【一期一振】by誠の旗 ![](//static.nanos.jp/upload/tmpimg/62894/101.gif)
「主殿、おはようございます。今日は、良い天気ですよ。主殿は、お寝坊さんですな。全く、困った御人だ。」
とある本丸の地下の座敷牢
言葉を発したのは、一期一振
かつて、豊臣秀吉の愛刀とされた刀であり、大阪夏の陣で城と共に焼け、徳川の手に渡り再刃され、天皇家へ献上された刀。
横たわるのは、彼の主でもある
審神者である。
口をパクパクさせるが、声が出せないようで
泣き腫らした顔で、一期一振を見やる。
「おや?声が出せなくなりましたか?確かにあれだけ叫ばれていたら、人の子の声帯は壊れてしまいますね。何度も何度も、もう此処には私と主殿の二人しかおらぬと申したというのに。聞き分けのない。」
憐れむような表情で、主を見下ろす一期一振。
その、本丸はかつて。短刀達の声が響き合い。悪戯を仕掛けた、鶴丸国永をへし切長谷部が、躍起になり追いかけ回していた。賑やかで、騒がしい。そんな所だった。
一期一振は、結構早めに顕現した。
弟達を迎える。それが、彼の役目だった。
寂しく、静かな…この本丸は現在、二人の霊力しかない。
何故?どうして?
そんな思いを主である審神者は繰り返し繰り返し考える。
一期一振は以前と違いどこか、欲にまみれた。
大人と同じ雰囲気を醸し出す。
「どうされましたか?クスッ…あぁ、やはり貴方は愛らしい。いつ、みても…」
そっと、審神者の手を引き後ろから抱き寄せる。
審神者は、突然の事に身動きがとれず。一期一振のなすがままにされる。
その時、審神者は
ある事にきづいた。一期一振の手が微かに震えていたのだ。
一期一振を見ようと身体を翻そうとするも彼はそれを許さない。
「…私は、とんでもない事を…とんでもない罪を犯しました。貴方を愛するが故に…貴方に誰も触れてほしくない。貴方の笑顔を他の誰にも見せたくない。

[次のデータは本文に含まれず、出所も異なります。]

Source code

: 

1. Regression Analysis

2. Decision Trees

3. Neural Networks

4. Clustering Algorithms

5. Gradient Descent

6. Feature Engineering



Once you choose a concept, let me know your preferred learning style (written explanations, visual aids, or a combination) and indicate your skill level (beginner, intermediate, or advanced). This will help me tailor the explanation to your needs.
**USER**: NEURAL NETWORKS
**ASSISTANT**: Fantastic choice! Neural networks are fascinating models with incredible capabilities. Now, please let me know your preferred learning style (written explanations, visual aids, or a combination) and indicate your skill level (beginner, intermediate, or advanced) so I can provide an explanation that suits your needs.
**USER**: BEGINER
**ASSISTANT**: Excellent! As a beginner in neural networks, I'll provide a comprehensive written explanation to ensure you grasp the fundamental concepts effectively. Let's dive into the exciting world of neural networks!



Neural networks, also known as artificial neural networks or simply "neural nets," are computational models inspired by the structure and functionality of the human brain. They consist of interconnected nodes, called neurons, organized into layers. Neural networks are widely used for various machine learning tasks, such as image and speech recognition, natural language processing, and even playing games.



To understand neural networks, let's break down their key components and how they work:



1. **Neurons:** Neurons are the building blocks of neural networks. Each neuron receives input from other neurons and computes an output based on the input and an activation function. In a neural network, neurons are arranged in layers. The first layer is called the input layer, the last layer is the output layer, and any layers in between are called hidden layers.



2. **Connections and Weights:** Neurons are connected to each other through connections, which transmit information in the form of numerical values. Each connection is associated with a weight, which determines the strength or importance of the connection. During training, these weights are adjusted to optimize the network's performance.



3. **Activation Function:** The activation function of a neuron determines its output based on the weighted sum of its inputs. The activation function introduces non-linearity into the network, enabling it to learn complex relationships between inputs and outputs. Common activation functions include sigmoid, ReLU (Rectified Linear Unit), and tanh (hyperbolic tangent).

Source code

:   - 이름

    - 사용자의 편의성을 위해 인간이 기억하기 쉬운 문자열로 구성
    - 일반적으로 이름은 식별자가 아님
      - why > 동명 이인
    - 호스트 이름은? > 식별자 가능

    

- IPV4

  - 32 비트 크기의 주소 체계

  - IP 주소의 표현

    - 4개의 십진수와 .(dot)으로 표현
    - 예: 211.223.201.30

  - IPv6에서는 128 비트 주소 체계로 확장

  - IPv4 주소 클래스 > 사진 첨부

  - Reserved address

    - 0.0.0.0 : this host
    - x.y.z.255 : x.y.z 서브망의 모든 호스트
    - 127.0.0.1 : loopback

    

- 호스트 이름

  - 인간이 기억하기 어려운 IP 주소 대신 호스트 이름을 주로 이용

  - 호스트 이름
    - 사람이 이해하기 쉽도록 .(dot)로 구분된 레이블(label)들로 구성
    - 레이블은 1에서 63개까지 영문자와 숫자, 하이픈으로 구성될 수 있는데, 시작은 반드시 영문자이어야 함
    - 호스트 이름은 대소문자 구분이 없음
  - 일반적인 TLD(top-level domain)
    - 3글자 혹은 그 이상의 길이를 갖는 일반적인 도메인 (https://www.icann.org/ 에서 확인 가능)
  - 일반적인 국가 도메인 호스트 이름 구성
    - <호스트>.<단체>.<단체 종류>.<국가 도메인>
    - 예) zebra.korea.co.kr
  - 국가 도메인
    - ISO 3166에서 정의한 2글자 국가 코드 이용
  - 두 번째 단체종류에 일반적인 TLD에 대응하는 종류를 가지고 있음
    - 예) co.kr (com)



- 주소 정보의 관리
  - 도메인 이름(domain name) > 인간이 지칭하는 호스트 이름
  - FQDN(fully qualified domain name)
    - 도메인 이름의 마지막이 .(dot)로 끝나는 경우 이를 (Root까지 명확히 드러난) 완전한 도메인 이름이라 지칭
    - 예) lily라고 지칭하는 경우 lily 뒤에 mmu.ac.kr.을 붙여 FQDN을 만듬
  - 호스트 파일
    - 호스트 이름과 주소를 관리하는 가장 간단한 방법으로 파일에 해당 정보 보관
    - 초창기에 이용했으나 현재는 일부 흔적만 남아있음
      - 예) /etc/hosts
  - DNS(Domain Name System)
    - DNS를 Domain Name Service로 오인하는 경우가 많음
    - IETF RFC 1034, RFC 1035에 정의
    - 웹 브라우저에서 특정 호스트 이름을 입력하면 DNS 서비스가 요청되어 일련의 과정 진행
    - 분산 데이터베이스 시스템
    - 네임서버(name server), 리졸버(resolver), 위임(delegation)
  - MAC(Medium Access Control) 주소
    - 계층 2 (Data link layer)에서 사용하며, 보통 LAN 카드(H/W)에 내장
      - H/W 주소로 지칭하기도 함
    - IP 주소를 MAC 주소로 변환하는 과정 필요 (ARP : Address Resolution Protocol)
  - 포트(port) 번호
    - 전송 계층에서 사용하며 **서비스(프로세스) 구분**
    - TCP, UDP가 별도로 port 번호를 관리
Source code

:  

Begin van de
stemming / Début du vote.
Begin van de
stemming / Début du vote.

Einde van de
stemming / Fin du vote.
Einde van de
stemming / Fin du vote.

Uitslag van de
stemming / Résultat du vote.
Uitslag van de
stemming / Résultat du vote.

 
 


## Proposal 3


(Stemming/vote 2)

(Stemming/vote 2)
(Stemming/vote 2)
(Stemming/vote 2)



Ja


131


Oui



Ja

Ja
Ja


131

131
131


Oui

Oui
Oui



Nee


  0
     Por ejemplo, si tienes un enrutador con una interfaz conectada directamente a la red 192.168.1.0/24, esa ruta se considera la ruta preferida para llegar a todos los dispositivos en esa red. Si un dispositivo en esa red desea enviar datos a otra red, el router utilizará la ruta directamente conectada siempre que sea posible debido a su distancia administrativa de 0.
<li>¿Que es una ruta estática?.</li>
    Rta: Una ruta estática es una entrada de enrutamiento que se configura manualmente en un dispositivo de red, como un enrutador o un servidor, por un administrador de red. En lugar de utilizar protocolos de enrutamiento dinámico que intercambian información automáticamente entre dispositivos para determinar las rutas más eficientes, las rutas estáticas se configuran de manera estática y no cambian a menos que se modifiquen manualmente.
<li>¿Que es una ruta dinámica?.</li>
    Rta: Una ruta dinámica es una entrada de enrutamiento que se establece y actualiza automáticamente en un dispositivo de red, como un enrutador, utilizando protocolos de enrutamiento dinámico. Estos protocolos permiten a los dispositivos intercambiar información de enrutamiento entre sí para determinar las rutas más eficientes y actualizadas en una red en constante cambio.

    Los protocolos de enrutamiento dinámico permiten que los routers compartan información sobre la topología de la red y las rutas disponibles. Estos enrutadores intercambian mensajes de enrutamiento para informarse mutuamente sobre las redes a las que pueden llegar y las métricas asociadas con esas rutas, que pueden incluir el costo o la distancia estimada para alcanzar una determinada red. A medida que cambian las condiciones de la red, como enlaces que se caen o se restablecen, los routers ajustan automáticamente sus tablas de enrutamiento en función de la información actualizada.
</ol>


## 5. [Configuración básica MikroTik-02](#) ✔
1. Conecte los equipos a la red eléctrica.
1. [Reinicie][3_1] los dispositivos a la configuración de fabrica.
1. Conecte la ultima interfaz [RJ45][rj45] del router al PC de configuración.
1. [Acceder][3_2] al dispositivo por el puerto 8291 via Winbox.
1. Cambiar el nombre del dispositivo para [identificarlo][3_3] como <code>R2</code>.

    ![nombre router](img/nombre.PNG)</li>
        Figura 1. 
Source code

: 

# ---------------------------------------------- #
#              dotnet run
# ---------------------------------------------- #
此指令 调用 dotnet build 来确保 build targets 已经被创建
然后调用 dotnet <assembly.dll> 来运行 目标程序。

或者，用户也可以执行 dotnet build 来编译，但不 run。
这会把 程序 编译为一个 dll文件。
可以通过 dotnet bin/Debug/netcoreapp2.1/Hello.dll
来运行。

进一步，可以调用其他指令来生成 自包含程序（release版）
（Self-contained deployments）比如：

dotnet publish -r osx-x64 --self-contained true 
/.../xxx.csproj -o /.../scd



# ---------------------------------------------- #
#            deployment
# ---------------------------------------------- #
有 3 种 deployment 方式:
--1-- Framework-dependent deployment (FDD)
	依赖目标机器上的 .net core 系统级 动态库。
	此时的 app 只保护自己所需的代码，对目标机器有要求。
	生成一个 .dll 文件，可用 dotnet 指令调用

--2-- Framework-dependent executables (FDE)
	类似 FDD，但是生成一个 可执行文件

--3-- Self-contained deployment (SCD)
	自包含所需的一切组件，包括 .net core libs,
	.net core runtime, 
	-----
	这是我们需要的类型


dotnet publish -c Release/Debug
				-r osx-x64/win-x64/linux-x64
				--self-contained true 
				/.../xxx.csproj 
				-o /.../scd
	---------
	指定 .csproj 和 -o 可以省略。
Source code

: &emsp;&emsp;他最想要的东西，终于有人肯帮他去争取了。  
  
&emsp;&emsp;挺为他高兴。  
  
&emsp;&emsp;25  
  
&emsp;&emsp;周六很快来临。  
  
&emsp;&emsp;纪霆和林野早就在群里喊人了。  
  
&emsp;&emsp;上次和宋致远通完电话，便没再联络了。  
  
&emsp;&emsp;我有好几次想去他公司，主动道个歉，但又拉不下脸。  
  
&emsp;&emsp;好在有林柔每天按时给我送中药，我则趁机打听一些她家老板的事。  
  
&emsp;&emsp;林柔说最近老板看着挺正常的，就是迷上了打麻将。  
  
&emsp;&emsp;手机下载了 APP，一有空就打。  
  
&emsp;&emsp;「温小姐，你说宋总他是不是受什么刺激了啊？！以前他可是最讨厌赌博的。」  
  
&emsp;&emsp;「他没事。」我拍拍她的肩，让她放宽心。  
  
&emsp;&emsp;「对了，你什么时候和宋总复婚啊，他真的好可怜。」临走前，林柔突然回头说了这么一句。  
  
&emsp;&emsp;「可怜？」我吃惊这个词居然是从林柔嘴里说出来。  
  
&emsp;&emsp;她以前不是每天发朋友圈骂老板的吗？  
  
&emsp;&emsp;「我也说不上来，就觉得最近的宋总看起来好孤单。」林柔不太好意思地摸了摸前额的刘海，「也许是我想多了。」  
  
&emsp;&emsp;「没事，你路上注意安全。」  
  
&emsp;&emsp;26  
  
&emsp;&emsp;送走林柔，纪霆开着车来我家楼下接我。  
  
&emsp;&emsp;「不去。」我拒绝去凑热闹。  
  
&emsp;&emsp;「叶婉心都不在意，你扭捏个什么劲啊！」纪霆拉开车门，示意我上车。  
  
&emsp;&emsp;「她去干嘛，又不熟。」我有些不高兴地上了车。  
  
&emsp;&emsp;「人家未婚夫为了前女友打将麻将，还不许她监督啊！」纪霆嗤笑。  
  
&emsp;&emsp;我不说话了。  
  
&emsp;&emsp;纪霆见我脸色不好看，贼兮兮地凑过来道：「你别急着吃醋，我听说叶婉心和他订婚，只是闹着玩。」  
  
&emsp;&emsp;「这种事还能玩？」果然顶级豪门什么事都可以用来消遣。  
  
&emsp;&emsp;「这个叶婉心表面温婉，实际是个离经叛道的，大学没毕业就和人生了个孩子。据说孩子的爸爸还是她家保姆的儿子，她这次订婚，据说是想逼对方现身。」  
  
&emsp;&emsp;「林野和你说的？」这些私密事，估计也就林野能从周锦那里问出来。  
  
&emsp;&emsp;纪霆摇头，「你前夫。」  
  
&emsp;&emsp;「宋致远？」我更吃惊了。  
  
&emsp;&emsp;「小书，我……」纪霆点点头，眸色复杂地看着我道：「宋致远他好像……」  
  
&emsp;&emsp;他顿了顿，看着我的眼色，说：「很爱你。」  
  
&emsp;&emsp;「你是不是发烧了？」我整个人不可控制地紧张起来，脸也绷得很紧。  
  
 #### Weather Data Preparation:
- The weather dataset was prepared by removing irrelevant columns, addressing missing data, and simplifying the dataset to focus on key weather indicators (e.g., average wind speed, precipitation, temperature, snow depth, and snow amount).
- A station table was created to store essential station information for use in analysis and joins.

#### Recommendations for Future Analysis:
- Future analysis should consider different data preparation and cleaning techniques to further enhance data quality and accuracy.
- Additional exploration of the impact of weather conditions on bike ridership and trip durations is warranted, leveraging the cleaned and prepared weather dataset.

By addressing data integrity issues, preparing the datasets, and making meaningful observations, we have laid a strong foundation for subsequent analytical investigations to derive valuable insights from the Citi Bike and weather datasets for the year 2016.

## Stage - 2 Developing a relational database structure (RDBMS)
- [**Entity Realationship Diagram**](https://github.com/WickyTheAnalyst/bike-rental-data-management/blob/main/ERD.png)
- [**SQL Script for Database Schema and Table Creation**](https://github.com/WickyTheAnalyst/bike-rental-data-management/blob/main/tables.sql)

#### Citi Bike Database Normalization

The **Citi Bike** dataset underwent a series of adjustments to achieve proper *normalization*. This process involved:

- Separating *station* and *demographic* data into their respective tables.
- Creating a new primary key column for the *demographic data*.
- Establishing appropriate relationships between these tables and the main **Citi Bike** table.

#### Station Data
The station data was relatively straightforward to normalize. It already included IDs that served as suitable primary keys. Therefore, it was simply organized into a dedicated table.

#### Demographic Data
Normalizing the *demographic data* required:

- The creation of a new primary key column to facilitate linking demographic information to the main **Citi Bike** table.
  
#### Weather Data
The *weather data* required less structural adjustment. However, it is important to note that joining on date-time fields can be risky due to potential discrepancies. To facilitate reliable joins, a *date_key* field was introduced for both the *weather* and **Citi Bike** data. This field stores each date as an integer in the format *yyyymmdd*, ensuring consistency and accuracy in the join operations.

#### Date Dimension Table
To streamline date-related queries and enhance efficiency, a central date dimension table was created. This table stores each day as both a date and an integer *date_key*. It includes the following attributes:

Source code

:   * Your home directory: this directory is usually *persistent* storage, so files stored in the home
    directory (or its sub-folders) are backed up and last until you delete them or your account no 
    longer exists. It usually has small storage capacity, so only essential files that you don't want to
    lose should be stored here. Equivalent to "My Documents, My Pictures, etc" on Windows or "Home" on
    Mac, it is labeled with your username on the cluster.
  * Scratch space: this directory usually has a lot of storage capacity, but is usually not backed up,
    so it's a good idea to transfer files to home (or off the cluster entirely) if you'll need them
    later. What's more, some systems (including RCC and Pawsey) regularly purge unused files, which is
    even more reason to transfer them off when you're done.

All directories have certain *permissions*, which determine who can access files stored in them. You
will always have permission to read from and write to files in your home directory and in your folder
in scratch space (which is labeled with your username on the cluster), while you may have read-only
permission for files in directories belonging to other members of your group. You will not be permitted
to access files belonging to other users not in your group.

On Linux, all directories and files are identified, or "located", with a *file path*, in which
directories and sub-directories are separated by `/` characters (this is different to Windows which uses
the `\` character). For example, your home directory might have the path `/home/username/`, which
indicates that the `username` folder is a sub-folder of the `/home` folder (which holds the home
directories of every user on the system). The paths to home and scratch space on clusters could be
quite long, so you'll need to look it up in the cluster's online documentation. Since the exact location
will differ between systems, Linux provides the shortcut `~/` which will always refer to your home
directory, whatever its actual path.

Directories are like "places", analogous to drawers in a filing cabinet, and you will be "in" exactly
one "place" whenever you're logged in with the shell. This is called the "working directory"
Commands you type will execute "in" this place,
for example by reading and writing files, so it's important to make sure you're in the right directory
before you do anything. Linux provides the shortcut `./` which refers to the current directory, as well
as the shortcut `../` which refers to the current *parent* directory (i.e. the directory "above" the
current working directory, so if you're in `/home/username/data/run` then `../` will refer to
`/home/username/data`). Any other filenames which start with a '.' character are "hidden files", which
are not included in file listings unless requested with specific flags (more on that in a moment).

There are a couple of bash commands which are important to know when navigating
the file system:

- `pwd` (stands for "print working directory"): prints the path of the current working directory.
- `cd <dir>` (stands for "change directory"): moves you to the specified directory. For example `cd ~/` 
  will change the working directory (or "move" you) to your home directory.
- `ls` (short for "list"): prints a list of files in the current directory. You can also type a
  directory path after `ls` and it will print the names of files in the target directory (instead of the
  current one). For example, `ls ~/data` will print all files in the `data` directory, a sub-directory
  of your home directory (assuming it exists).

私だけを見ていてほしい、その瞳に私だけを。貴方を独り占めしたかった。
私はその欲に負けた、負けてしまった。自分自身の中で何かが壊れてしまった。
仲間を、弟達を壊した。貴方を此処に閉じ込めた。」
申し訳ございません。
と掠れた声が響いた。
抱き寄せる手に力が込められ。
微かに揺れる一期一振の身体。
彼は泣いていた。
審神者は、彼が泣く姿を見たことが無かった。
彼は、いつも完璧だった。兄としても、生活も、戦闘時も。非の打ち所なんて見当たらなかった。
そんな彼が、泣いている。
消えてなくなってしまいそうな、そんな彼を
審神者は何故か、愛らしく思えてしまう。
それはきっと、もう審神者自身も壊れてしまっているからなのかもしれない。
確かに彼の犯した罪は簡単に拭えるものではない。
一期一振自身もう闇堕ち寸前だろう。
欲にまみれ、仲間を壊したとしても
やはり、彼には辛かっただろう。
だって彼は、審神者だけを愛していた訳ではないから
審神者を第一として置いても、仲間や弟達が好きで好きで仕方ない付喪神だったはずなのだから
でなければ、こんな風に後悔しないだろう。
「ぃ…ち…ご…ねぇ、いち…ご」
審神者は、震える彼の手をパシパシと叩く。
そして、顔を向き合わせ
ニコリと微笑む。
「ひどい…かお…。まえの、めも…きれいだった…けど。あかい…めも…きれい」
一期一振の涙で濡れた頬を両手で挟み、顔を近くに寄せ目を合わす。
そこには、闇堕ちした証拠である。赤い目があった。
「…おかした、罪は…きえない。このまま、此処にいても、政府は貴方を排除しようと…する…それは、嫌だ。いやだよ、いちご
だから、お願い。行こう?一緒に、ね?
いちご
貴方は、一人じゃない。
貴方の罪は、主である私の罪。
この罪は一生きえない
だけど、
二人なら乗り越えられる。そうでしょ?」
最初は途切れ途切れだった審神者の声は次第にはっきりと出るようになり
一期一振はただただひたすら涙を流す。
申し訳ございませんと、何度も連呼する。
そんな彼の背中を優しく撫でる審神者
「そろそろ、行きましょう。でないと政府の者が来てしまう。」
「はい、愛しき主殿…貴方の為ならば、何処までもお供いたします。」
手を繋ぎ、二人歩き出す夕日の中
その後、彼らを見た者はただ一人としていない。